# radiant heat energy?



## GREENIE_420 (Feb 26, 2013)

Mylar reflects 85% radiant heat energy so you need good ventilation, how much heat energy is reflected by flat white paint?


----------



## TwoHighCrimes (Feb 26, 2013)

Just enough to allow everyone to save money and use it


----------



## The Hemp Goddess (Feb 26, 2013)

GREENIE_420 said:
			
		

> Mylar reflects 85% radiant heat energy so you need good ventilation, how much heat energy is reflected by flat white paint?

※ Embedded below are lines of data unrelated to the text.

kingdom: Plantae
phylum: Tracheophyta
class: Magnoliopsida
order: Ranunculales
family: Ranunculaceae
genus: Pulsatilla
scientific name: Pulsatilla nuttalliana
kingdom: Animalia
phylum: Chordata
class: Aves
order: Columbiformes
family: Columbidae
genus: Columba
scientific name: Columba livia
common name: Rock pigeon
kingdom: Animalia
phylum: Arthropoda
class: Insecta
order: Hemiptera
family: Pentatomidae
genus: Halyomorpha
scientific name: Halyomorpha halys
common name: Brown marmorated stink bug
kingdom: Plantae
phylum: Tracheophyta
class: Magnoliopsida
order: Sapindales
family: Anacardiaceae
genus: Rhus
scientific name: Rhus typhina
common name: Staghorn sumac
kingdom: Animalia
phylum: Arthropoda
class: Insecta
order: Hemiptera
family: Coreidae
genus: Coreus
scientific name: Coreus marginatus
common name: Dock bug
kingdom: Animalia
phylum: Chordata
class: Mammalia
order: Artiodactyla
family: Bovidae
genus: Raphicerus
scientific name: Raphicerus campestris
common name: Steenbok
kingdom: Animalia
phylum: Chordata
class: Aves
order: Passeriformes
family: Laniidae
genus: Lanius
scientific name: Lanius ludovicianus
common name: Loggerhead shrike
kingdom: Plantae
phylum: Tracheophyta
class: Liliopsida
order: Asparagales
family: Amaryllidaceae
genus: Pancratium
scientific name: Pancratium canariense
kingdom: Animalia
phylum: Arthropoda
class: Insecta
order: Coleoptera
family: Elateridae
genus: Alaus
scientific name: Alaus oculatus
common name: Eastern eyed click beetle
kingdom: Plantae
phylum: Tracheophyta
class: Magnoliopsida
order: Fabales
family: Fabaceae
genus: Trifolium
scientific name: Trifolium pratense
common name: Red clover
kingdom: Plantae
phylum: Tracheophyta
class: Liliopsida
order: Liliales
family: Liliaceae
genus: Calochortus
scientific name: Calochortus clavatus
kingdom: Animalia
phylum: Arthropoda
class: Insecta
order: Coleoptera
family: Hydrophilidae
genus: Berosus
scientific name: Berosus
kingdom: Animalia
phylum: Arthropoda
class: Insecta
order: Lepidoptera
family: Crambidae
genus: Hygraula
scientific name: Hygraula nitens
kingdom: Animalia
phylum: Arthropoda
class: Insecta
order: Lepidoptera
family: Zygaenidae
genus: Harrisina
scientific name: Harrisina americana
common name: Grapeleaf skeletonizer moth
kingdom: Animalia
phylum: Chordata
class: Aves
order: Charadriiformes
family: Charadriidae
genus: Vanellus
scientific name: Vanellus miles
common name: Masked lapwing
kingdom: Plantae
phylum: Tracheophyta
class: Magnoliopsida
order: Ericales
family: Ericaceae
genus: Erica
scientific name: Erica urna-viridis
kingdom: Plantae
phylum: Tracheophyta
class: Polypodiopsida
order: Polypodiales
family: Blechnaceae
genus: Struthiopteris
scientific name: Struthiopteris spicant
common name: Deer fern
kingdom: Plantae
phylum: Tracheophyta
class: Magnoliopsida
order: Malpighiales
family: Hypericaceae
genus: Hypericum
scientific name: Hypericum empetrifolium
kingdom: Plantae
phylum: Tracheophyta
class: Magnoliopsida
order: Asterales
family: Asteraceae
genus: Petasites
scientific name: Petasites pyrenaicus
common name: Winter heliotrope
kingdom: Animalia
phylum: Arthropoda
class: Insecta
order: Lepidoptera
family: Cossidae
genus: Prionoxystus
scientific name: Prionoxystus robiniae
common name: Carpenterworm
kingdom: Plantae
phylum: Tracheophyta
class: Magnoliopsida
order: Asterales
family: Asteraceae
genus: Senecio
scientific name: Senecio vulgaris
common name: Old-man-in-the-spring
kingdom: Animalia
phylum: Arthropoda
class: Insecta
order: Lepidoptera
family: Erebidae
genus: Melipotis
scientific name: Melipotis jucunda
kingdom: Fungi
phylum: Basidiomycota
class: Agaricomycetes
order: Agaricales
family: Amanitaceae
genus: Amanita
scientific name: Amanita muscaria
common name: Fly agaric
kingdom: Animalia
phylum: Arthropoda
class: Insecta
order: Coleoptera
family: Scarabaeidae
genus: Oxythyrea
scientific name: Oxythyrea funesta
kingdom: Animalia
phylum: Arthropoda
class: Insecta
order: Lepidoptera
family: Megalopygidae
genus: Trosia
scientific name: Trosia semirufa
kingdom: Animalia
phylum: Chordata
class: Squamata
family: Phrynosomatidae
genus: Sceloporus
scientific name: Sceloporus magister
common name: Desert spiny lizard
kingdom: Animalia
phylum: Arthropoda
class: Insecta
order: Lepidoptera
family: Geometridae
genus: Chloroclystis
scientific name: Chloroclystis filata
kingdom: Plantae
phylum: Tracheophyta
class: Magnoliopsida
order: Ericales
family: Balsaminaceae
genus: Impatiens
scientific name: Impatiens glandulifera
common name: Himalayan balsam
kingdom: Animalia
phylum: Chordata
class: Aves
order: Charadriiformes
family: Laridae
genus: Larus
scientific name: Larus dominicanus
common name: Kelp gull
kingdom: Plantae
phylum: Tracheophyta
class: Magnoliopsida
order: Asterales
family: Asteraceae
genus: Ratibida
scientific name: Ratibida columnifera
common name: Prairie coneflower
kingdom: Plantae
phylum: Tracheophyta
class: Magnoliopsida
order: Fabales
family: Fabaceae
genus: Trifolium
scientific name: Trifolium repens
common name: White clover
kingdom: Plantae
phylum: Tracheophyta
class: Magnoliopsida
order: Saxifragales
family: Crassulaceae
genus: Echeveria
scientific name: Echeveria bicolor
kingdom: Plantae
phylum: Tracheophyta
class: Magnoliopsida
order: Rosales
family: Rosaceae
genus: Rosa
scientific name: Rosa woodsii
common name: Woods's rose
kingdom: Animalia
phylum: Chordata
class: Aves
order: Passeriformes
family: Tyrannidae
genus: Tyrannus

I don't think the need for ventilation has much at all to do with the reflective surface you are using.  The bulb puts off heat.  Plus the plants need a continual supply of fresh air all the time the lights are on.  You need good ventilation when you grow.  Period.


----------



## GREENIE_420 (Feb 26, 2013)

Of course you need ventilation no matter wich one you use. The r,eason I ask is because I've just got my temps down from 90 (miday, florida) to 75-80 by adding another in line fan. I was dreading doing this so I've been putting it off, the way my vent system is it was a bit of a job. Now I'm trying this new reflect material and I couldn't find any info on the heat transfer of white paint. I would think that it does not have much so I figure that my temps will rise a little bit again. If flat w. paint and mylar had the same heat transfer or reflectivity then my temps should stay the same.


----------



## WeedHopper (Feb 26, 2013)

GREENIE_420 said:
			
		

> Mylar reflects 85% radiant heat energy so you need good ventilation, how much heat energy is reflected by flat white paint?


 
Flat White Paint can have reflective values as high as 90% or more. Normally I think it is around 87% average. Been awhile since I looked that up. I use nothing but FLAT white paint. Course I own a Paint Company. I Likey Painting.


----------



## GREENIE_420 (Feb 26, 2013)

No I meant how much actual heat is transferd back to the plants


----------



## Hushpuppy (Feb 26, 2013)

Usually with radient heat, it is going to dissapate quickly when it hits something unless it specifically is engineered to reflect infrared light. While white paint reflects all of the colors of the visible spectrum, I don't think it reflects IR very well. If you want to seal the room from the IR showing to the outside then you want something like Reflectix or there is also a reflective insulation panel that reflects IR as well. If you are concerned about the white reflecting heat back into the space, I don't think it will make much difference.


----------